Problem to solve: Print the data below word for word, leaving out the pictures.

Exercise data:
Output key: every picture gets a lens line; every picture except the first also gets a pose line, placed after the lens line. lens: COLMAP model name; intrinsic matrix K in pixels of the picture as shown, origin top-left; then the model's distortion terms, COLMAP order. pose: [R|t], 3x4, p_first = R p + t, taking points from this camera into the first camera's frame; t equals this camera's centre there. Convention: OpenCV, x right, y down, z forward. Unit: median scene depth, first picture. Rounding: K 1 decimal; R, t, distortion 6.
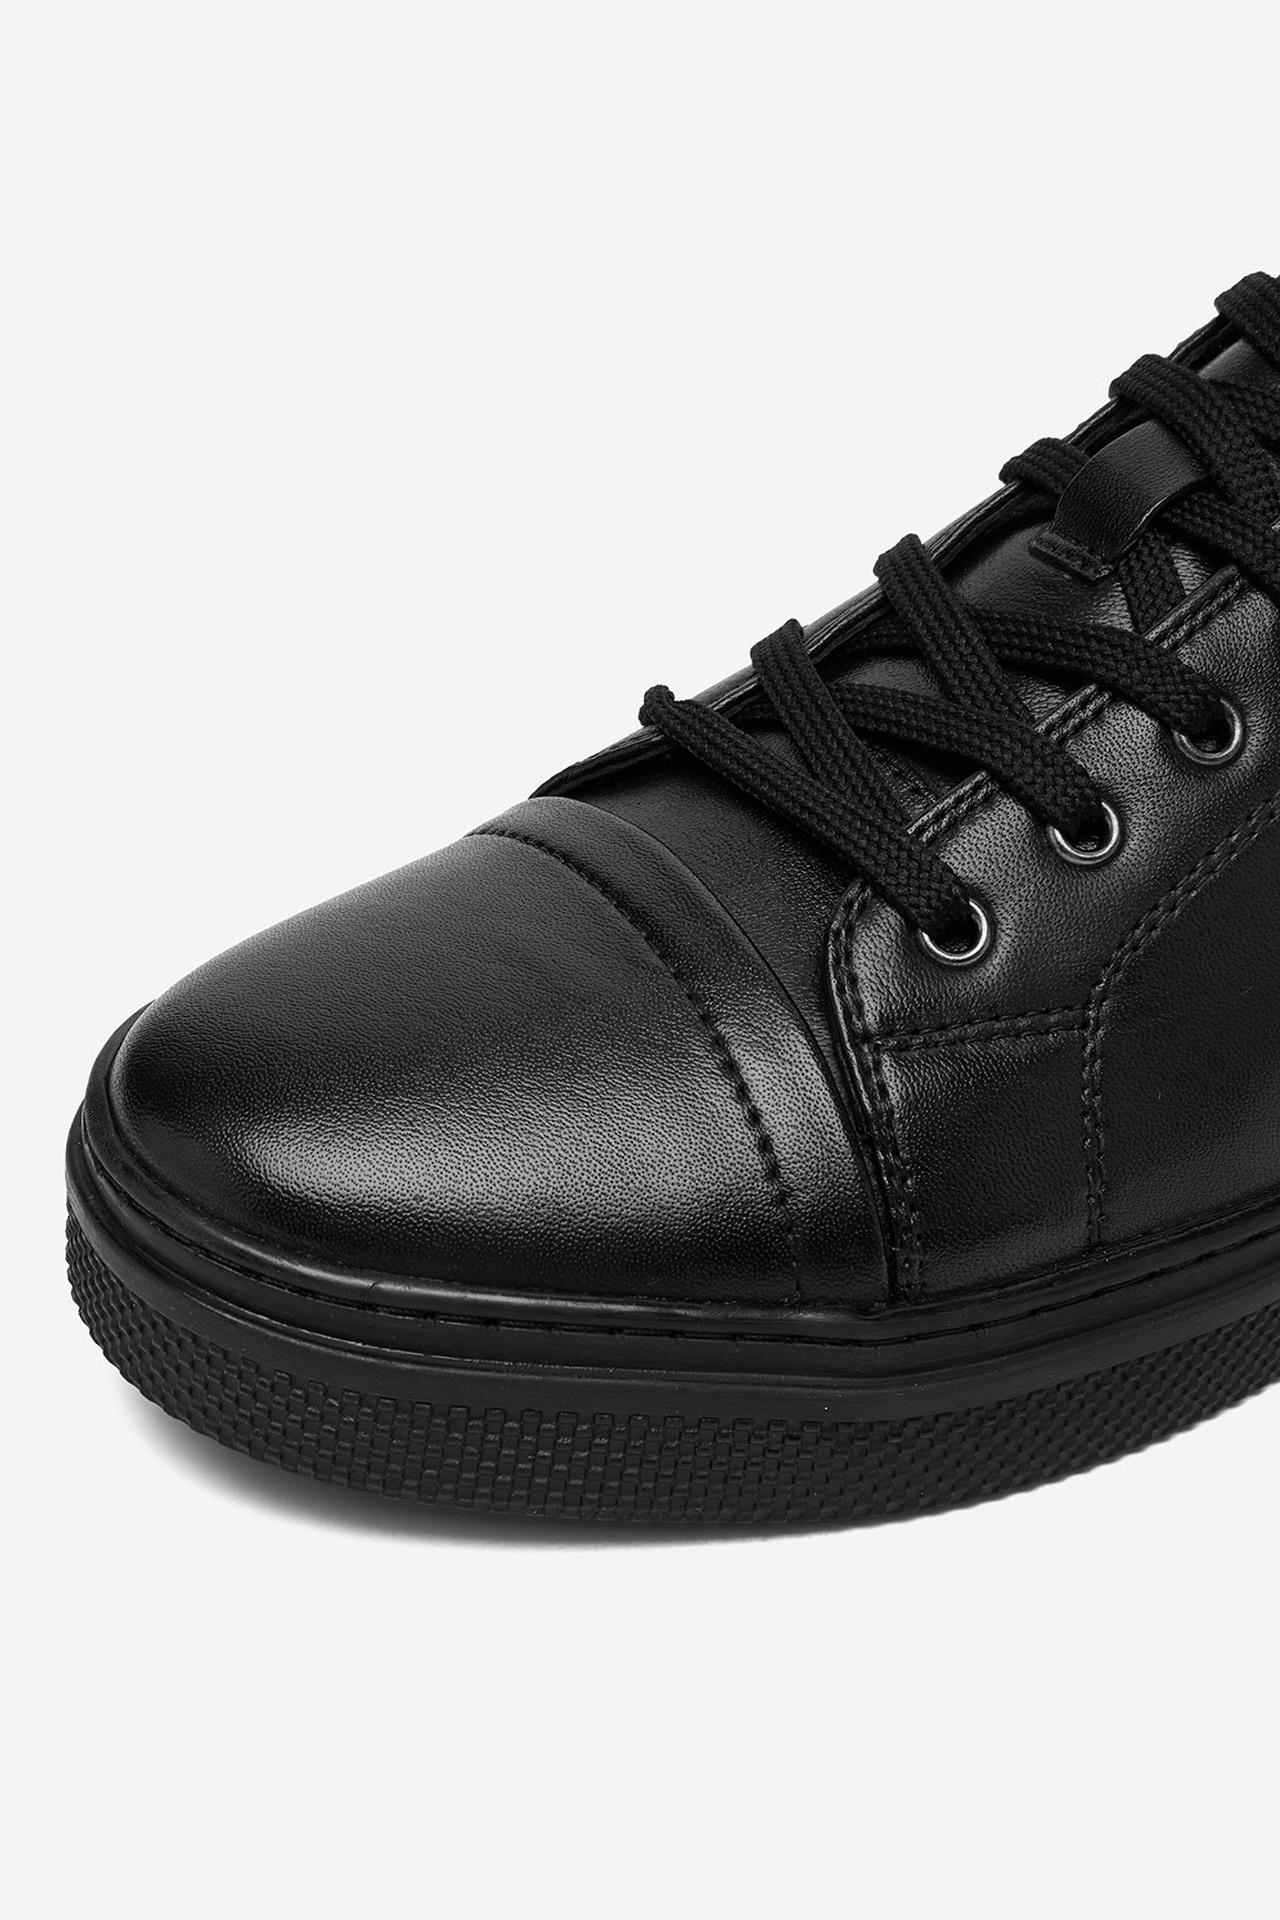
lens RADIAL K [[1912.2, 0, 640.0], [0, 1912.2, 960.0], [0, 0, 1]] dist [-0.039332, -0.002878]
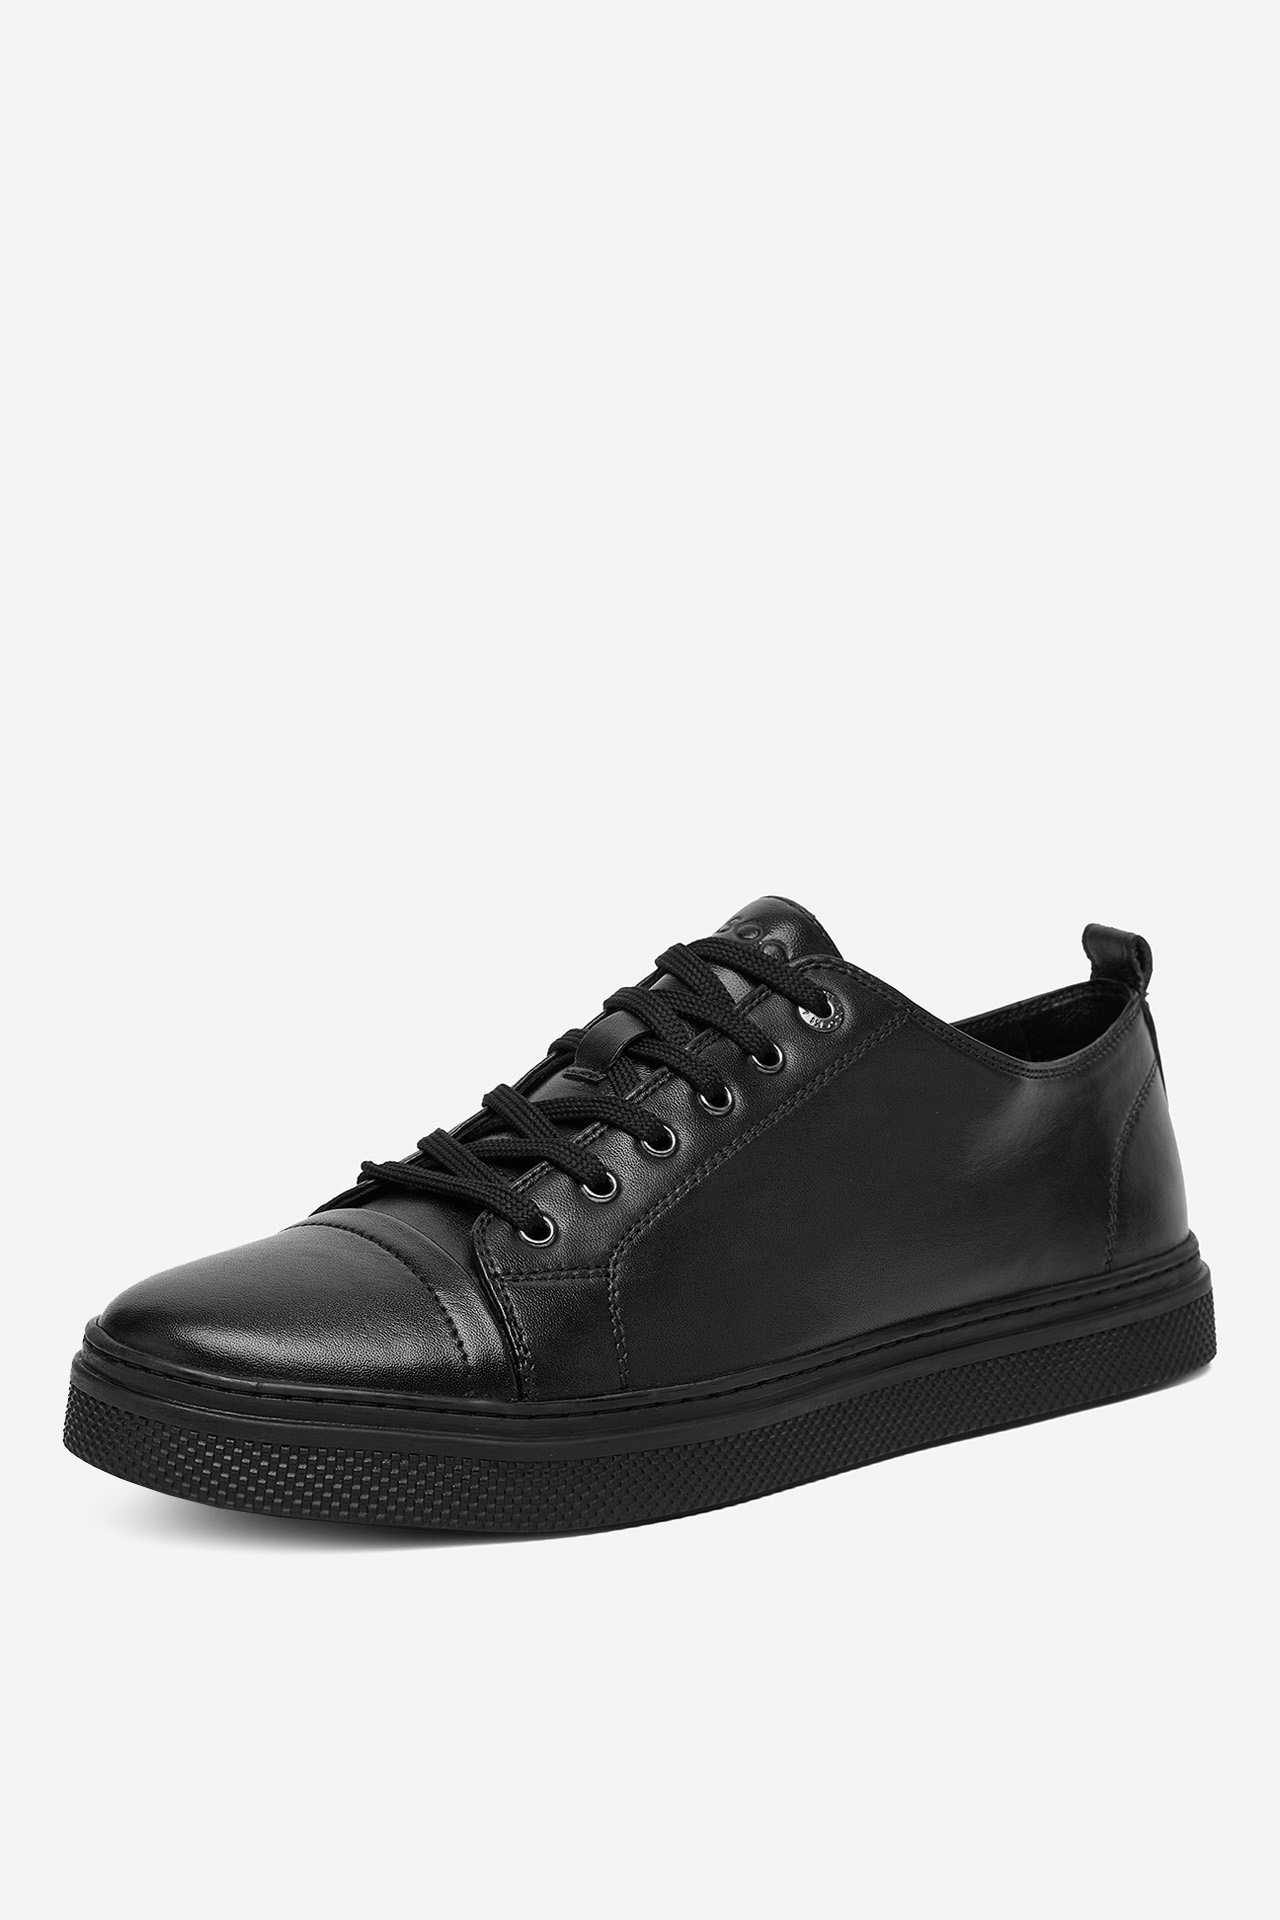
lens RADIAL K [[4384.6, 0, 640.0], [0, 4384.6, 960.0], [0, 0, 1]] dist [-0.008200, -0.019376]
pose [[0.986630, -0.022232, 0.161453, -0.439813], [0.094378, 0.885581, -0.454795, 1.750524], [-0.132869, 0.463952, 0.875839, -3.006116]]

Solved exercise:
Output key: every picture gets a lens line; every picture except the first also gets a pose line, placed after the lens line. lens: COLMAP model name; intrinsic matrix K in pixels of the picture as shown, origin top-left; then the model's distortion terms, COLMAP order. pose: [R|t], 3x4, p_first = R p + t, taking points from this camera into the first camera's frame; t equals this camera's centre there. Convention: OpenCV, x right, y down, z forward. Unit: median scene depth, first picture. Rounding: K 1 decimal; R, t, distortion 6.
lens RADIAL K [[1912.2, 0, 640.0], [0, 1912.2, 960.0], [0, 0, 1]] dist [-0.039332, -0.002878]
lens RADIAL K [[4384.6, 0, 640.0], [0, 4384.6, 960.0], [0, 0, 1]] dist [-0.008200, -0.019376]
pose [[0.986630, -0.022232, 0.161453, -0.439813], [0.094378, 0.885581, -0.454795, 1.750524], [-0.132869, 0.463952, 0.875839, -3.006116]]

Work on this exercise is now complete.